Until recently, pretty much all e-readers used E-Ink displays like the ones in Amazon's Kindle and Barnes & Noble's Nook. However, at CES we've seen a number of concept designs and prototypes that are billed as e-readers but use LCD screens like the ones in typical notebooks. Are these devices truly e-readers?
The whole point of electronic paper-based e-readers is that the display, which doesn't use a backlight, mimics the look of physical paper and is easier on the eyes than a bright, backlit LCD. I saw many LCD 'e-readers' at the show, but none had those same qualities.
Technology companies are as susceptible to trends as teenage girls, and I'd argue that many of the companies making LCD-based e-readers are simply jumping on the bandwagon. Many of these so-called e-readers are no more than tablet PCs or MIDs (mobile internet devices), capable of displaying e-books with e-reader software but not really optimised for that purpose.
It's no different, really, from a mobile phone running Amazon's Kindle app, or any other e-reader software for that matter.

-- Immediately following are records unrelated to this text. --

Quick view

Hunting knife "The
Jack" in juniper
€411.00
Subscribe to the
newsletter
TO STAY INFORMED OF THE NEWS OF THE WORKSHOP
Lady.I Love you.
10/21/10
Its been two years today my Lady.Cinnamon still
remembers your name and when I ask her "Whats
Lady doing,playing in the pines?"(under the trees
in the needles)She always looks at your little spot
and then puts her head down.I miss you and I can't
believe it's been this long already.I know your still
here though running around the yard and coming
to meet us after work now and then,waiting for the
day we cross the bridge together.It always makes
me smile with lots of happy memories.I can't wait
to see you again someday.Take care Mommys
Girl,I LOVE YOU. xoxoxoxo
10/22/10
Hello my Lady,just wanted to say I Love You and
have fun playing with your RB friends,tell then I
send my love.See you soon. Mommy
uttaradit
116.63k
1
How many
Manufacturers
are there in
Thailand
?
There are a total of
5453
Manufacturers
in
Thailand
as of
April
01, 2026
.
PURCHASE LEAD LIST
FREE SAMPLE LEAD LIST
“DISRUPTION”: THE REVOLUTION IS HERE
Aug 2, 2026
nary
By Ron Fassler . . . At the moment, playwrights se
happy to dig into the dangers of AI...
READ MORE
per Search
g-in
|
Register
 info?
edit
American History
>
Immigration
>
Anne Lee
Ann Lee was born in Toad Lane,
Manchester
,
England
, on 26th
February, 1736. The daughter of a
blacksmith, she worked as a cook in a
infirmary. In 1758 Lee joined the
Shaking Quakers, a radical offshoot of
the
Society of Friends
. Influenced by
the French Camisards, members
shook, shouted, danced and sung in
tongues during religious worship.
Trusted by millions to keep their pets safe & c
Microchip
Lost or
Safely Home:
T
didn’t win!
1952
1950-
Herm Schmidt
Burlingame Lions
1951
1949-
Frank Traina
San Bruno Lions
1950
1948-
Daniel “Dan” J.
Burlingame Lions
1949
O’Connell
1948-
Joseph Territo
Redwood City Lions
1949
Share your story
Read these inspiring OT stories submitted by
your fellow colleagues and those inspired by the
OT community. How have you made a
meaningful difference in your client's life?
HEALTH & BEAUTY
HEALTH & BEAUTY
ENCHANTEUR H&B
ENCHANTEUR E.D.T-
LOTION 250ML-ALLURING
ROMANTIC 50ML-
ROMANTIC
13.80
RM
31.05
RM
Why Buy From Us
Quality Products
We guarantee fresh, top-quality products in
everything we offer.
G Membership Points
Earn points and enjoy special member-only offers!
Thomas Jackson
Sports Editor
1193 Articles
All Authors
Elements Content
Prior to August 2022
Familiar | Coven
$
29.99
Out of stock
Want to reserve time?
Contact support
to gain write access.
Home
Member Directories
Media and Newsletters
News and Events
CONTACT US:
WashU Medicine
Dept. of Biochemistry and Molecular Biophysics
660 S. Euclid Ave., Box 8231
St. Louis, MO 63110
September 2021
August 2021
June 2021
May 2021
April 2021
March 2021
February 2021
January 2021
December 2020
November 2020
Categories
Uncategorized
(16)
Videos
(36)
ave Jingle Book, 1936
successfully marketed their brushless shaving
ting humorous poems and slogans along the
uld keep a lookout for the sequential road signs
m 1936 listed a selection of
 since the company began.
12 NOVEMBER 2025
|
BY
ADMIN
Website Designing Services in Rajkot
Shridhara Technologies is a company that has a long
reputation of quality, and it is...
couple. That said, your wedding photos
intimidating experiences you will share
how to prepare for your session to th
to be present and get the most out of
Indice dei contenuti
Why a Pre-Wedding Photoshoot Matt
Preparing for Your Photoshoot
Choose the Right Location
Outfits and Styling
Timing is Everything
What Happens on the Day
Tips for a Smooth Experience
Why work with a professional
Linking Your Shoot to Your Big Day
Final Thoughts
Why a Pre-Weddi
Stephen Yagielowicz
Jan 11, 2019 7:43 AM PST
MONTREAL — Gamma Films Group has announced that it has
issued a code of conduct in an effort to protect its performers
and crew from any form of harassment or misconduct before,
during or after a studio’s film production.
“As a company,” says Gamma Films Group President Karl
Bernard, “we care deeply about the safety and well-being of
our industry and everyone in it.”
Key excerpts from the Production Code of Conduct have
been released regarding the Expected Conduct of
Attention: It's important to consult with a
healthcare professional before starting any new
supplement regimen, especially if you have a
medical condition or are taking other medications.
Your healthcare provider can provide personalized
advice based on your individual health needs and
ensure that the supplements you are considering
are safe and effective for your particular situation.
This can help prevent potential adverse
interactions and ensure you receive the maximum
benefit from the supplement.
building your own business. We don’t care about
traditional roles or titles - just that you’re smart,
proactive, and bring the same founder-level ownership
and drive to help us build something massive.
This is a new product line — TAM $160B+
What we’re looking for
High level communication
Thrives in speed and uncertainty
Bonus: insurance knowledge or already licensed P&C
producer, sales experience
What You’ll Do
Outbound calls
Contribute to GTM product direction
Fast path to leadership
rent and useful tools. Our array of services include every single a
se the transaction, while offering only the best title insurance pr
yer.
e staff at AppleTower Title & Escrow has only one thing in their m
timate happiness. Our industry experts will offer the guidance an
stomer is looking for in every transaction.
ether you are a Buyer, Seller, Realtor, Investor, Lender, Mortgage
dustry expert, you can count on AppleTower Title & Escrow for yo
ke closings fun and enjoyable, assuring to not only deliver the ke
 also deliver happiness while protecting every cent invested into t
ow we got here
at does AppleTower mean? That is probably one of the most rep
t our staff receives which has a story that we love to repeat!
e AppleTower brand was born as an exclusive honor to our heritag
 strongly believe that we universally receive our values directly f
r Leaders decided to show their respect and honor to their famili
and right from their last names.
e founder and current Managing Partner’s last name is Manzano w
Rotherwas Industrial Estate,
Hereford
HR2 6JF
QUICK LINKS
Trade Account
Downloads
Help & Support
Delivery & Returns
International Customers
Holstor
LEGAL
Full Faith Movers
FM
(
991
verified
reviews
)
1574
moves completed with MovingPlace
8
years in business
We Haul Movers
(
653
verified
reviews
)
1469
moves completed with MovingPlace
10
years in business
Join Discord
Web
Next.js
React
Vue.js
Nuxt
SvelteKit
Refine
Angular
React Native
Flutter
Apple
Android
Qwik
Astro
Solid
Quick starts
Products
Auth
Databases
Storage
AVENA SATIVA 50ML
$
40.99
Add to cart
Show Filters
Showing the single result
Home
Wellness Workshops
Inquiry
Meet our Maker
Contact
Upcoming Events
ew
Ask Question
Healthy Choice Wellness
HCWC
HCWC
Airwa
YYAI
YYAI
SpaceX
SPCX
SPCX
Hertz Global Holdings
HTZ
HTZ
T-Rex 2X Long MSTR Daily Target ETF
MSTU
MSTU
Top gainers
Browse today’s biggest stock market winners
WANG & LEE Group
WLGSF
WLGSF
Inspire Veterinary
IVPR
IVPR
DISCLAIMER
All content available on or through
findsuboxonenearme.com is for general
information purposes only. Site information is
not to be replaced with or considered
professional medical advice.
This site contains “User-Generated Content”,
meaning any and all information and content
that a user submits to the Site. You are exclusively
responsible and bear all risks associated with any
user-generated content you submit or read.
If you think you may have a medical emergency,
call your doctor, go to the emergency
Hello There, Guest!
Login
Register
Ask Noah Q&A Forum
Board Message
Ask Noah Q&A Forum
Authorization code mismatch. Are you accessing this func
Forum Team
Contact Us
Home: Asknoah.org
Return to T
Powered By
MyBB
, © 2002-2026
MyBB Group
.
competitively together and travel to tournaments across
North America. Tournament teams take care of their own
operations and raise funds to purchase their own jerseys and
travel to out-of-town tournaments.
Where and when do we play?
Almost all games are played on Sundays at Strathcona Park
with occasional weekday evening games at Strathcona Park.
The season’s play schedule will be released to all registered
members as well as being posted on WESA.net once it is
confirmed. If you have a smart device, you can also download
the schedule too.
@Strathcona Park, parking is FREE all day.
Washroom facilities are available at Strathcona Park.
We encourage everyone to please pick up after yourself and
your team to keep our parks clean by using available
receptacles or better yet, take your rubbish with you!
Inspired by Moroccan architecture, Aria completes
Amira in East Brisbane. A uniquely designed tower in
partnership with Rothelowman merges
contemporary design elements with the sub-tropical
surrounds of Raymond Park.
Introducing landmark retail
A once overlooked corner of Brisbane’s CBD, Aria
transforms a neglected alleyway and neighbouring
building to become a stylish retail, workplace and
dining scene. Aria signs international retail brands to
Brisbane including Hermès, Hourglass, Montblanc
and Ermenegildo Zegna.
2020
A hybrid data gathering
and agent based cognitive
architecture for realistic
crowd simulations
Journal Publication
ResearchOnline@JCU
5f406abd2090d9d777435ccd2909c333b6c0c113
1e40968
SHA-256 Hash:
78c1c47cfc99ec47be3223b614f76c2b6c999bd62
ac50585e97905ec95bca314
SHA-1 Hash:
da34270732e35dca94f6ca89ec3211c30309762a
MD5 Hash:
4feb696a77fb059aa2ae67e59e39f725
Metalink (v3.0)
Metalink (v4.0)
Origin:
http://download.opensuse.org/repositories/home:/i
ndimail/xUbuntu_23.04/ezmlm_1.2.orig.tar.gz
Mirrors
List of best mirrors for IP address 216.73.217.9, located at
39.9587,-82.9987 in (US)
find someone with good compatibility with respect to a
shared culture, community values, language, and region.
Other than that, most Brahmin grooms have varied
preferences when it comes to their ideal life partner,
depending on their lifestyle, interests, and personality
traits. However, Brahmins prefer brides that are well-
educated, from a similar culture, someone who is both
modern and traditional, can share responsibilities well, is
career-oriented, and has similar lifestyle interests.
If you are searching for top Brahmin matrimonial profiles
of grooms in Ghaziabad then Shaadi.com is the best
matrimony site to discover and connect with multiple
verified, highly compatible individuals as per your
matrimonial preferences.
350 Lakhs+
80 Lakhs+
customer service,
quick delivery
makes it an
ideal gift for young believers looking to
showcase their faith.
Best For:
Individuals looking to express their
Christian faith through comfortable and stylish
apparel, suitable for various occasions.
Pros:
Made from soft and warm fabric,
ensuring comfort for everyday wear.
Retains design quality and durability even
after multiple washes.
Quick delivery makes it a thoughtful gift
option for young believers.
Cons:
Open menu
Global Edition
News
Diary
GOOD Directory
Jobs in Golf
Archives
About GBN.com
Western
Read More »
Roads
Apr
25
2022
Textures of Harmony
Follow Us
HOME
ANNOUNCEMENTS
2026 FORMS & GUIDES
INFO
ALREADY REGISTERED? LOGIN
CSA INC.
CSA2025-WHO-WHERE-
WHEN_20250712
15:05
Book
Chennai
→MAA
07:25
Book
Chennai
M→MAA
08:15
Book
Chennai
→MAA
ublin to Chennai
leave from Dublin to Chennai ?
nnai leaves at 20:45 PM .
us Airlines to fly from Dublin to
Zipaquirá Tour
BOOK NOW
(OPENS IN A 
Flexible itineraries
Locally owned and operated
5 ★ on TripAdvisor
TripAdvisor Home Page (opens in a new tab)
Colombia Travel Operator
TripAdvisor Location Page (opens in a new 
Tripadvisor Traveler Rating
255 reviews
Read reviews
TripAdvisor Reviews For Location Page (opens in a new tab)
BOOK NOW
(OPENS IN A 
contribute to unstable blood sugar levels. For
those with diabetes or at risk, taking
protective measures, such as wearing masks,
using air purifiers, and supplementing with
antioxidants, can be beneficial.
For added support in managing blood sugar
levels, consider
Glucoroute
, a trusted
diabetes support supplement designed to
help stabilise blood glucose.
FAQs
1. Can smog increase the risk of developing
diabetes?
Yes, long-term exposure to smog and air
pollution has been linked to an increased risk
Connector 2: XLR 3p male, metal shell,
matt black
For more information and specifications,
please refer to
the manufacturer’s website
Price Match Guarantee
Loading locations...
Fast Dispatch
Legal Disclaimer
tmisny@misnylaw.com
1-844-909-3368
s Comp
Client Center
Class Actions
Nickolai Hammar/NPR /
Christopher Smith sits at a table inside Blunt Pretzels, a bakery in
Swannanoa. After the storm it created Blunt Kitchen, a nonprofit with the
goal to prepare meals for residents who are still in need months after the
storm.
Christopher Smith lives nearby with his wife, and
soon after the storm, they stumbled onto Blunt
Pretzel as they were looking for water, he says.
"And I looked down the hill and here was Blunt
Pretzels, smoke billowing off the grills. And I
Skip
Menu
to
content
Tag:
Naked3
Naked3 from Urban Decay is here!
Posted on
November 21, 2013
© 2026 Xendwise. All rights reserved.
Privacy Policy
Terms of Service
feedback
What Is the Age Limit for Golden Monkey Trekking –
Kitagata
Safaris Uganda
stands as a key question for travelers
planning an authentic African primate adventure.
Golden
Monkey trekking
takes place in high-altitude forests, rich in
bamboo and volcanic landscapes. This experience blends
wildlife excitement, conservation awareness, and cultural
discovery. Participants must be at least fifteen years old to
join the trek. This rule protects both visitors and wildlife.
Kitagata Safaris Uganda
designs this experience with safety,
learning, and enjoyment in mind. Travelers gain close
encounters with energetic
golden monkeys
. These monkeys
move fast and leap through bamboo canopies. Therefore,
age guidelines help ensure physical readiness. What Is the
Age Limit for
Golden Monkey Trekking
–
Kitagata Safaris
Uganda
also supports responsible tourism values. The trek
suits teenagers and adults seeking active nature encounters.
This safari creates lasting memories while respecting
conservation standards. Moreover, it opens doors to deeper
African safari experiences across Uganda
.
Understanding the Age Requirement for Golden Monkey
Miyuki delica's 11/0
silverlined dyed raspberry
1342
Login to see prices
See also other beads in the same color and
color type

The only difference between the two categories is the size of the screen.
Much of the hype is just that. After all, this is CES - the place where companies go to put forth ideas and gauge the reception from the media and potential customers.
Which brings me around to the MSI 10in dual-screen e-reader concept. The clam-shell prototype device was surprisingly lightweight in my hands, and had a touchscreen that made it easy to navigate around the Windows 7 starter operating system. The screens responded to being reoriented from the vertical position to horizontal; in horizontal mode, the unit has a virtual keyboard with haptic feedback.
The prototype is intriguing, to be sure, but, MSI has no plans to bring it to market, and according to a product manager, the product won't be manufactured until at least 2011. Ditto for the company's other concept display, a half-inch-thick (give or take) tablet 'e-reader' with touchscreen, running Google Android. Both devices ran e-reader software, had LCD screens, and used full operating systems. They were capable of far more than many traditional e-readers, but will they be suitable if what you really want is a device primarily to read novels on your commute?
Other e-readers, such as the Entourage eDge and the Spring Designs Alex Reader, also include multi-purpose LCD screens. But in addition, they have E-Ink displays of equal or greater size that the manufacturers intend for use as the primary reading display.
While many of the tablet devices and MIDs introduced at CES look promising, none appear ready to replace electronic paper for proper reading. When the sun set in Vegas, they're still just small PCs that let you access electronic books, along with doing a whole lot of other stuff.